La Cour suprême des Etats-Unis autorise un pasteur à imposer les mains à un condamné à mort lors de son exécution

Après plusieurs mois de délibérations, la Cour suprême des Etats-Unis a autorisé la demande de John Henry Ramirez, un condamné à mort au Texas qui souhaitait que son pasteur soit présent lors de son exécution pour lui imposer les mains et prier à voix haute. 

En septembre dernier, John Henry Ramirez, condamné à mort au Texas, a obtenu un sursis après que son avocat, Seth Kretzer ait fait valoir que l’État violait sa liberté religieuse en n’autorisant pas la pasteure qui l’accompagne depuis plusieurs années à lui imposer les mains et à prier à voix haute au moment de son injection létale.

Jeudi, après quatre mois de délibération, la Cour suprême des Etats-Unis a répondu favorablement à la demande du détenu.

« La Cour estime en outre aujourd’hui que l’État ne peut pas empêcher un conseiller religieux de se livrer à au moins quelques prières audibles et à des contacts physiques avec le détenu pendant qu’il se trouve dans la salle d’exécution. »

Le juge en chef, John G. Roberts Jr. qui écrit au nom de la majorité, a déclaré que si les États peuvent imposer des limites à ces pratiques, les interdire est inacceptable.

Il ajoute que bien que la Cour « conclue que l’État a un intérêt impérieux à assurer la sûreté, la sécurité et la solennité de la salle d’exécution », elle estime que ces préoccupations peuvent être résolues autrement.
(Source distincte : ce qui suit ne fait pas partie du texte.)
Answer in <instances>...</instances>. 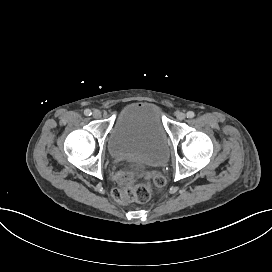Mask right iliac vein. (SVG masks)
I'll use <instances>...</instances> for the list:
<instances>
[{
	"label": "right iliac vein",
	"mask_w": 272,
	"mask_h": 272,
	"mask_svg": "<svg viewBox=\"0 0 272 272\" xmlns=\"http://www.w3.org/2000/svg\"><path fill=\"white\" fill-rule=\"evenodd\" d=\"M92 115L94 118L98 119L101 117V112L99 110H94Z\"/></svg>",
	"instance_id": "1"
}]
</instances>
Par exemple en « limitant le volume des prières afin que les responsables médicaux puissent surveiller l’état médical du détenu », en exigeant « le silence pour les moments critiques du processus d’exécution » ou encore en soumettant « les conseillers à une révocation immédiate pour le non-respect d’une règle ».

Le juge Clarence Thomas est le seul des neuf juges de la Cour suprême à s’être opposé à cette décision. Il s’est montré sceptique quant à la sincérité du détenu, dénonçant une « réclamation manifestement abusive et peu sincère ». Il a notamment évoqué les demandes faites à plusieurs reprises par John Henry Ramirez, qui sont, selon lui, injustifiés et ont pour but de retarder son exécution.

En 2004, John Henry Ramirez a été condamné à la peine de mort pour le meurtre de Pablo Castro, un employé d’une épicerie qu’il a poignardé à 29 reprises lors d’un vol.